Her family sources confirmed a section of the media that the legal brains have advised her that instead of avoiding Central agency’s summons on this count it would be better to face them as desired by the latter.
Incidentally on October 28, ED had issued a fresh summon to Sukanya Mondal to be present at the Central agency’s headquarters in New Delhi on November 2 after she ducked a similar summon by the agency to be present at its New Delhi office on October 27. ED has also directed Anubrata Mondal’s chartered accountant Manish Kothari to be present at their New Delhi office on November 2 along with the relevant documents pertaining to the asset of the Mondal family.
ED sources said that they would like to question Sukanya Mondal on the companies where she is named the director as well as the rice mills in which she is the “partner”.
The two companies — ANM Agrochem Private Limited and Neer Developer Private Limited — are already under the scanner of both ED and Central Bureau of Investigation (CBI), which is also conducting a parallel probe into the cattle smuggling scam.
In both firms, Sukanya Mondal is one of the two directors and the Central agency sleuths believe that these two corporate entities are basically shell companies meant for channelising the crime proceeds.
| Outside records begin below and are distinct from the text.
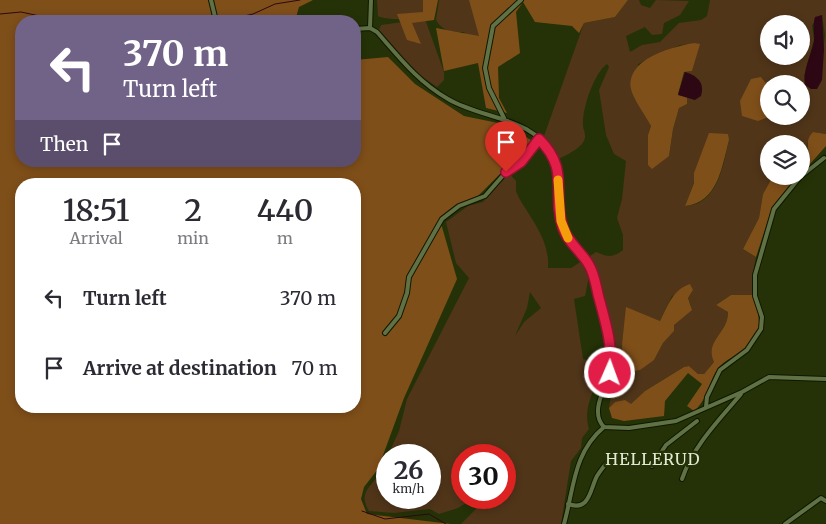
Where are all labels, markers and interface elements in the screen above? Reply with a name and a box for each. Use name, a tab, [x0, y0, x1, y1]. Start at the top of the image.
map controls	[760, 15, 810, 185]
button: sound	[760, 15, 810, 65]
text: 370 m	[123, 32, 228, 76]
icon: left	[40, 35, 105, 100]
text: Turn left	[123, 75, 217, 103]
button: search	[760, 75, 810, 125]
pin	[485, 121, 527, 172]
icon: arrive	[492, 128, 520, 156]
icon: arrive	[98, 130, 126, 158]
text: Then	[40, 132, 88, 156]
button: layers	[760, 135, 810, 185]
text: 18:51	[63, 191, 129, 229]
text: 2	[184, 191, 202, 229]
text: 440	[257, 191, 313, 229]
text: Arrival	[69, 228, 123, 248]
text: min	[177, 228, 209, 248]
text: m	[277, 228, 293, 248]
icon: left	[40, 284, 68, 312]
text: Turn left	[83, 286, 167, 310]
text: 370 m	[280, 286, 336, 310]
position arrow	[583, 346, 635, 398]
icon: arrive	[40, 354, 68, 382]
text: Arrive at destination	[83, 356, 277, 380]
text: 70 m	[292, 356, 338, 380]
speed limit sign: 30	[451, 444, 516, 509]
district label: HELLERUD	[605, 449, 701, 469]
text: 26	[394, 454, 423, 486]
text: km/h	[393, 481, 424, 496]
Recently, the CBI had submitted a charge-sheet where it said that Sukanya Mondal’s annual income increased from Rs 3.10 lakh in the 2013-14 financial year to Rs 1.45 crore in 2020-21. Apart from that she also has a fixed deposit worth Rs 3 crore.
Sources further said that their officers also want to question Sukanya Mondal on certain properties which were registered under her name, and were purchased at prices much lower than the prevailing market rates only to be sold off later at much higher prices.